### Exercise:
Over all lines in the data below, count those holding "disable" and give only the result.

━━━ Extracted information ━━━

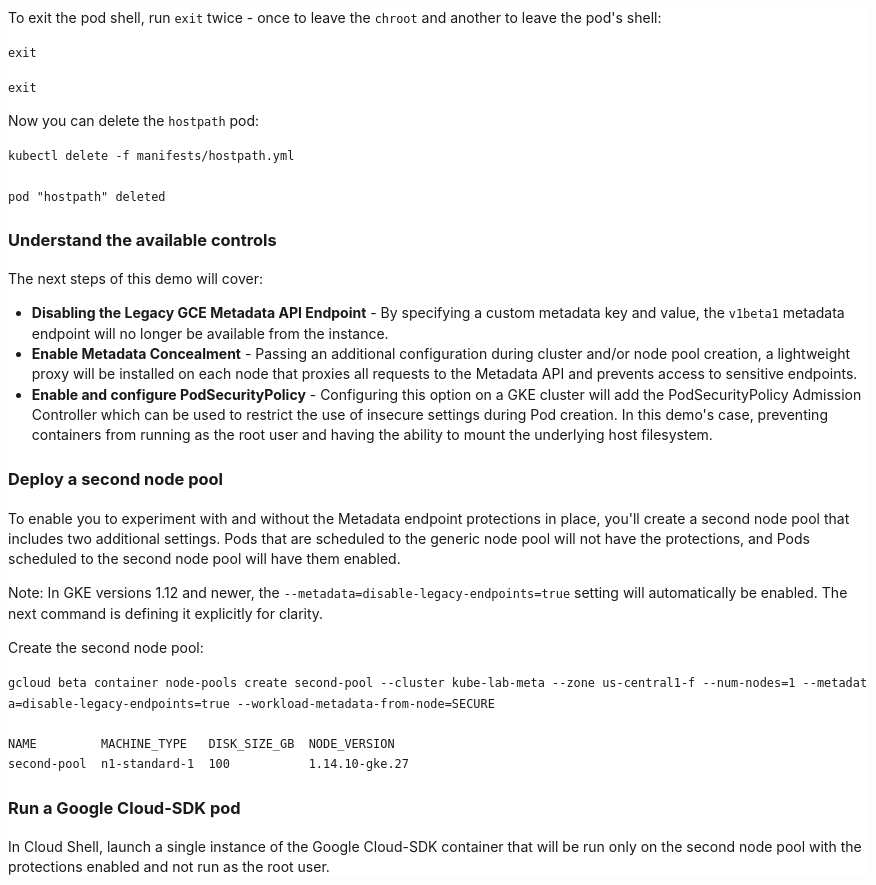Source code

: To exit the pod shell, run `exit` twice - once to leave the `chroot` and another to leave the pod's shell:

```console
exit
```

```console
exit
```

Now you can delete the `hostpath` pod:

```console
kubectl delete -f manifests/hostpath.yml

pod "hostpath" deleted
```

### Understand the available controls

The next steps of this demo will cover:

* __Disabling the Legacy GCE Metadata API Endpoint__ - By specifying a custom metadata key and value, the `v1beta1` metadata endpoint will no longer be available from the instance.
* __Enable Metadata Concealment__ - Passing an additional configuration during cluster and/or node pool creation, a lightweight proxy will be installed on each node that proxies all requests to the Metadata API and prevents access to sensitive endpoints.
* __Enable and configure PodSecurityPolicy__ - Configuring this option on a GKE cluster will add the PodSecurityPolicy Admission Controller which can be used to restrict the use of insecure settings during Pod creation.  In this demo's case, preventing containers from running as the root user and having the ability to mount the underlying host filesystem.

### Deploy a second node pool

To enable you to experiment with and without the Metadata endpoint protections in place, you'll create a second node pool that includes two additional settings.  Pods that are scheduled to the generic node pool will not have the protections, and Pods scheduled to the second node pool will have them enabled.

Note: In GKE versions 1.12 and newer, the `--metadata=disable-legacy-endpoints=true` setting will automatically be enabled.  The next command is defining it explicitly for clarity.

Create the second node pool:

```console
gcloud beta container node-pools create second-pool --cluster kube-lab-meta --zone us-central1-f --num-nodes=1 --metadata=disable-legacy-endpoints=true --workload-metadata-from-node=SECURE

NAME         MACHINE_TYPE   DISK_SIZE_GB  NODE_VERSION
second-pool  n1-standard-1  100           1.14.10-gke.27
```

### Run a Google Cloud-SDK pod

In Cloud Shell, launch a single instance of the Google Cloud-SDK container that will be run only on the second node pool with the protections enabled and not run as the root user.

━━━

### Written answer:
2